Alors que ces derniers jours ont été particulièrement meurtriers au Kurdistan irakien, la multiplicité d’acteurs régionaux fragilise cette région, pourtant considérée comme un pôle de stabilité
Membres du Parti des travailleurs du Kurdistan (PKK) sur une route dans les montagnes Qandil, le siège du PKK dans le nord de l’Irak, le 22 juin 2018 (AFP/Safin Hamed)
Membres du Parti des travailleurs du Kurdistan (PKK) sur une route dans les montagnes de Qandil, le siège du PKK dans le nord de l’Irak, le 22 juin 2018 (AFP/Safin Hamed)

Assiste-t-on à un regain de tension au Kurdistan irakien ? Tout semble l’indiquer : ces cinq derniers jours, au moins neuf personnes ont perdu la vie au cours de différentes attaques.

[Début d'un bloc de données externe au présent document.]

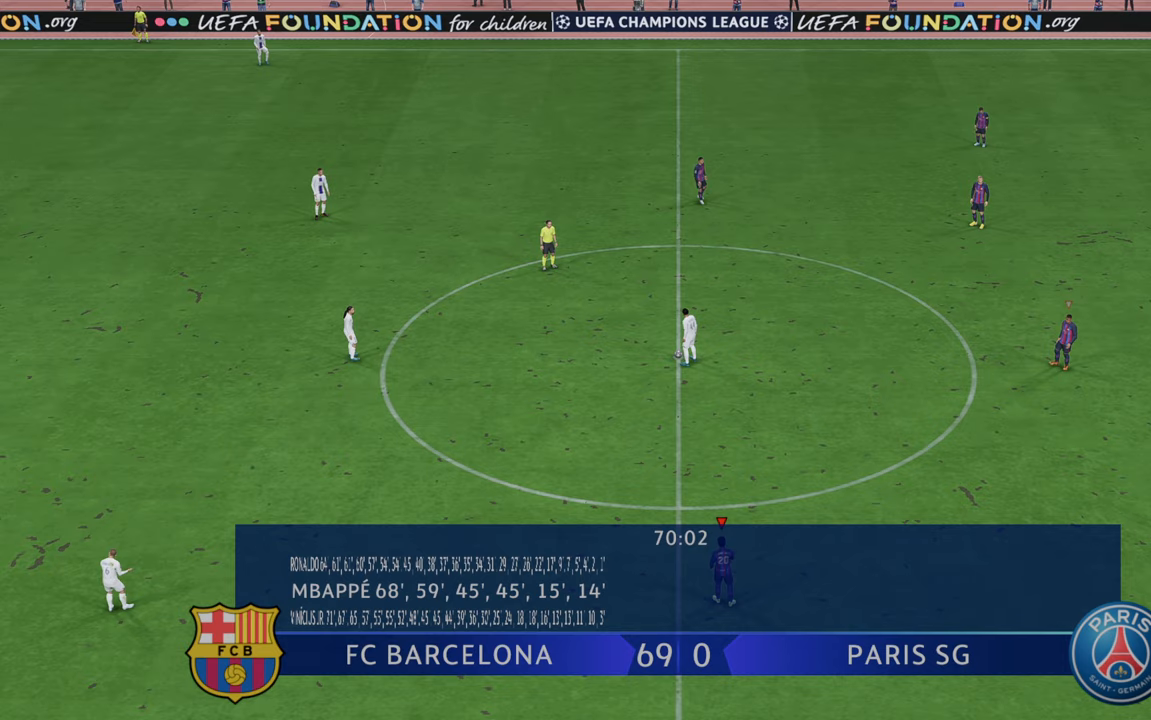
{"buttons": ["R2"], "left_stick": "center", "right_stick": "center", "events": []}
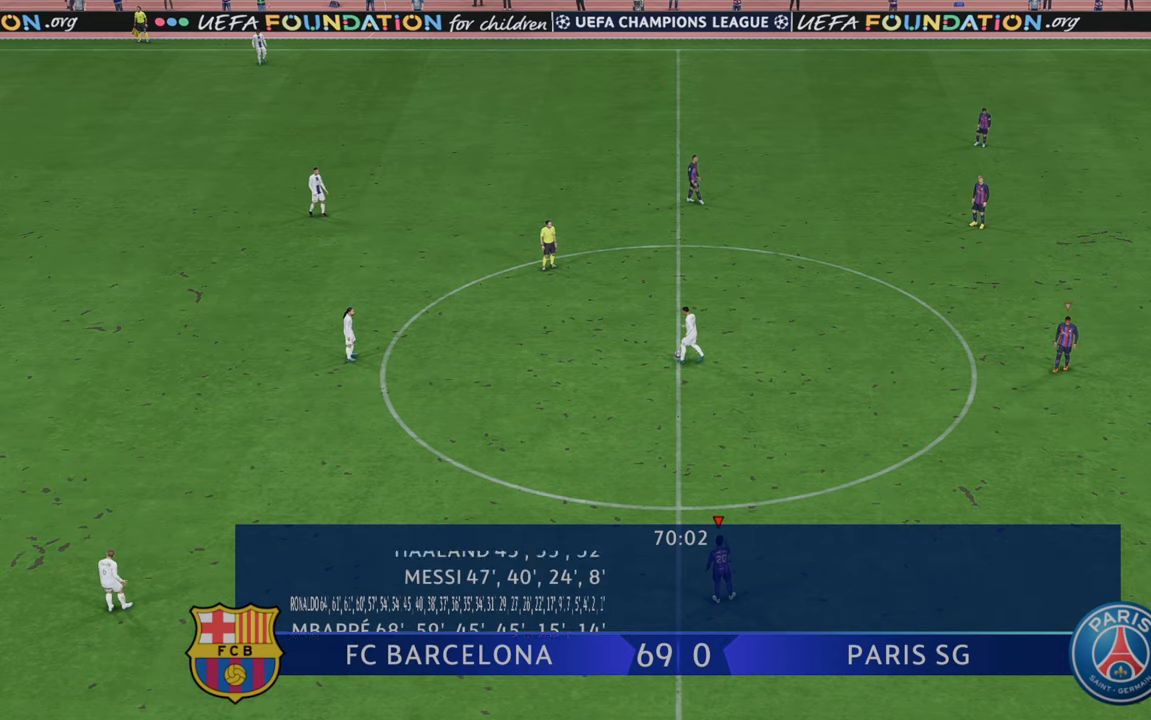
{"buttons": ["R2"], "left_stick": "up-right", "right_stick": "center", "events": [[183, "left_stick", "right"], [233, "left_stick", "up-right"]]}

La région, autonome depuis la Constitution de 2005, est sous le contrôle du Gouvernement régional du Kurdistan (GRK), géré d’une main de fer par le clan de Massoud Barzani (Parti démocratique du Kurdistan, PDK) et partenaire privilégié de la Turquie.

Ce vaste territoire est également le sanctuaire de nombreuses bases arrière du Parti des travailleurs du Kurdistan (PKK), classé organisation terroriste par les États-Unis, l’Union européenne, et bête noire d’Ankara.

Depuis le 23 avril, la Turquie mène une nouvelle campagne militaire, aérienne et parfois terrestre, contre la guérilla kurde du PKK ; des opérations qui font suite à des années de traque, qui ne semblent pas avoir, jusqu’alors, affaibli l’organisation.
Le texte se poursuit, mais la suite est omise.